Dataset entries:
++++++
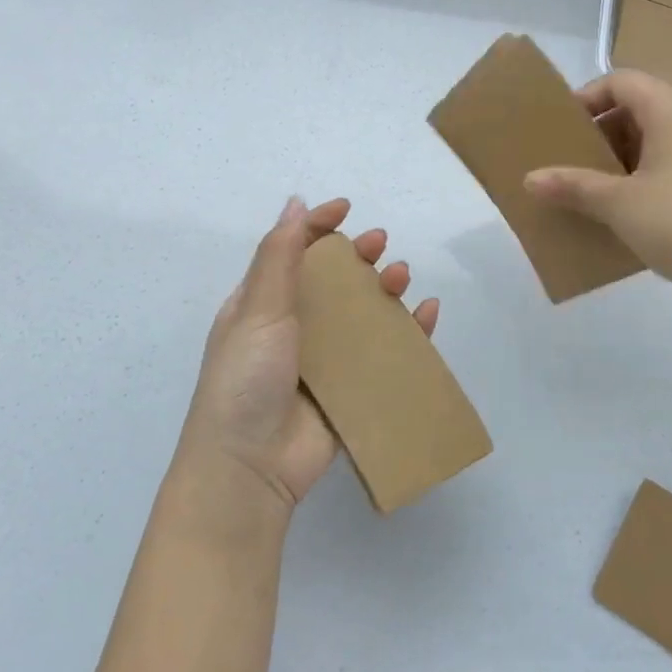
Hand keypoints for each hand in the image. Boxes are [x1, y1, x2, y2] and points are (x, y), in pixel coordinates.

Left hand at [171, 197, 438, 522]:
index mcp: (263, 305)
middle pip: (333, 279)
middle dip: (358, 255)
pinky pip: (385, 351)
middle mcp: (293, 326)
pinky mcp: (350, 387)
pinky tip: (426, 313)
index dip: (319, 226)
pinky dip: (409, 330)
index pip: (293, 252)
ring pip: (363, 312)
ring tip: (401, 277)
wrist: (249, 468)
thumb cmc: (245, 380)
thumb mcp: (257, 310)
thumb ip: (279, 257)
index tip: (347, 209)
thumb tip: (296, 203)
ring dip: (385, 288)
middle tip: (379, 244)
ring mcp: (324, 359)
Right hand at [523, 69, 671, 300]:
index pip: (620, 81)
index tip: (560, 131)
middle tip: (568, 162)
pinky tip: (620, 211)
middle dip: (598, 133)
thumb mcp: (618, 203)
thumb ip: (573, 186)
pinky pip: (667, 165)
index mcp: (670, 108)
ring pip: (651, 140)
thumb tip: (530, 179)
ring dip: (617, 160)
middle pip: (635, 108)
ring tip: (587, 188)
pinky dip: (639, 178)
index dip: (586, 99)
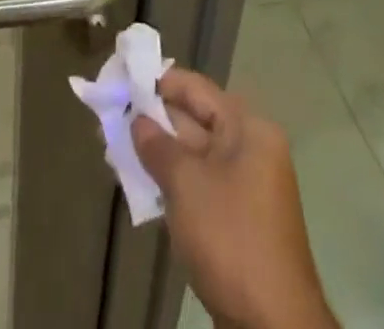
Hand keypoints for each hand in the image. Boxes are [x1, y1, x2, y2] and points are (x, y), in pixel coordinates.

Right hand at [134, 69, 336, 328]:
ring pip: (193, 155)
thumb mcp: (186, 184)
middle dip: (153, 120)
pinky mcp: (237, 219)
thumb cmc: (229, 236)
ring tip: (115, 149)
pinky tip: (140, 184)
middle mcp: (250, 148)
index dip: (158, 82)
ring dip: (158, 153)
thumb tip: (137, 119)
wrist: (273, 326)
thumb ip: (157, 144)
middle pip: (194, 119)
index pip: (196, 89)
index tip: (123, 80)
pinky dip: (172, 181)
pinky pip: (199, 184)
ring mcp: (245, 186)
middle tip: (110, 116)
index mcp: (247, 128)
++++++
:: PROMPT ::
Begin with the line containing "index dip: (158, 82)" and retype it and each line after it through the end of the records, keeping them exact and including nothing more.

:: ANSWER AREA ::
index dip: (158, 82)
ring dip: (158, 153)
thumb tip: (137, 119)
wrist: (273, 326)
thumb ip: (157, 144)
middle pip: (194, 119)
index pip: (196, 89)
index tip: (123, 80)
pinky dip: (172, 181)
pinky pip: (199, 184)
ring mcp: (245, 186)
middle tip: (110, 116)
index mcp: (247, 128)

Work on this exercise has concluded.